Humans detest risk.  Uncertainty is risk.  The true cause of the graveyard spiral underway in Pakistan is the growing uncertainty in the minds of the vast and all-too-silent majority.  As the "liberals," the reformers such as the dead Punjabi governor, retreat in fear the uncertainty is accelerated.  The only voices are those of the New Order, the advocates of political Islam.  In search for certainty, in quest of lowering risk, the majority will fall ever deeper in the gravity well created by the clerics and their fellow travelers in the mob.

The Obama administration is attempting to reinforce the spine of the Pakistani government and military by the promise of more money.  Money and cooperation, the Deep Thinkers of the administration believe will bring the reformers out of their funk, mobilize the government, the army, and the Directorate of Inter-Services Intelligence to abandon support tacit or otherwise of groups or individuals espousing political Islam.  It is not likely that this proposed increase in bribe payments will be any more successful than all the earlier efforts to buy Pakistani political will.

The dreary conclusion is that Pakistan has passed the tipping point.  Whether the current trajectory can be arrested, let alone reversed, is up to the Pakistanis alone.  It is up to the cowed reformers, the ever silent majority, to decide if they really want to live in the future envisioned by the clerics and their mobs.  The US can do little to change the minds, to charge the courage, to bolster the political will of the government and the elites of the country.

Realistically, the only course of action available to the US is contingency planning regarding the Pakistani nuclear capability.  In addition, the Afghan operational planning must take into account the continued existence of cross border safe havens in the FATA and beyond.  This, in turn, implies that the US and other civilized states must contemplate the prospect of failure in Afghanistan and plan accordingly.

Hating to start the New Year on a pessimistic note, the Geek must point out that a similar dynamic is under way in Iran.  This time the dynamic is running against the theocratic regime.  There are profound indications that in the contest of political wills, the Green Movement is gaining the upper hand.  The Supreme Guardian and his stooges are showing increasing signs of confusion, of non responses to the challenge of the opposition.  There is a failure of political will to squash the Green Movement leadership despite very tough talk.

Iran like Pakistan exhibit the critique of Lenin's Method as they show the correctness of his basic insight.  In both countries the anti-government movements are diffuse in leadership.  In both it is the power of words and ideas which galvanize the discontented, the disaffiliated, the alienated.  In both the government and supporting elites have been lacking faith in themselves and their position of power.  In both places the majority simply want a lack of risk, an abundance of certainty in the pursuit of daily living.

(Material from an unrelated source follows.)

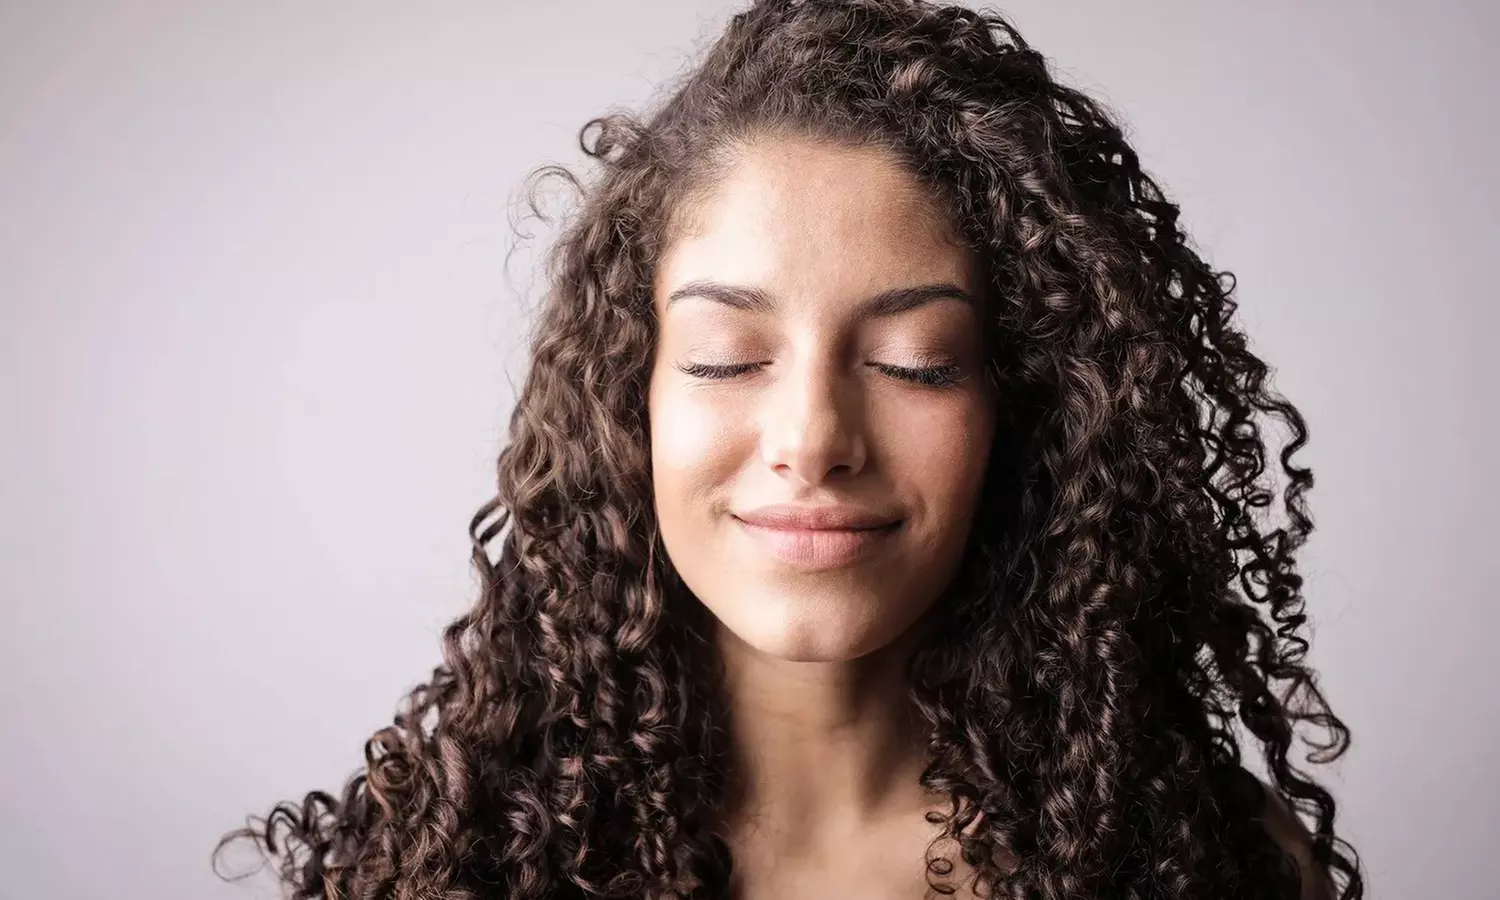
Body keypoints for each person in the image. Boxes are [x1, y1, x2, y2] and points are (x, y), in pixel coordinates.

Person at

Most importantly, in both Pakistan and Iran, the long suffering and inarticulate majority will gradually, perhaps with glacial slowness or, less likely, with fulminating speed, move to the side which most credibly promises the prospect of certainty and absence of risk.  The Obama administration would be well advised to consider the truth of Lenin's Insight in the formulation of policy with respect to both countries.

Only in this way can failure be avoided.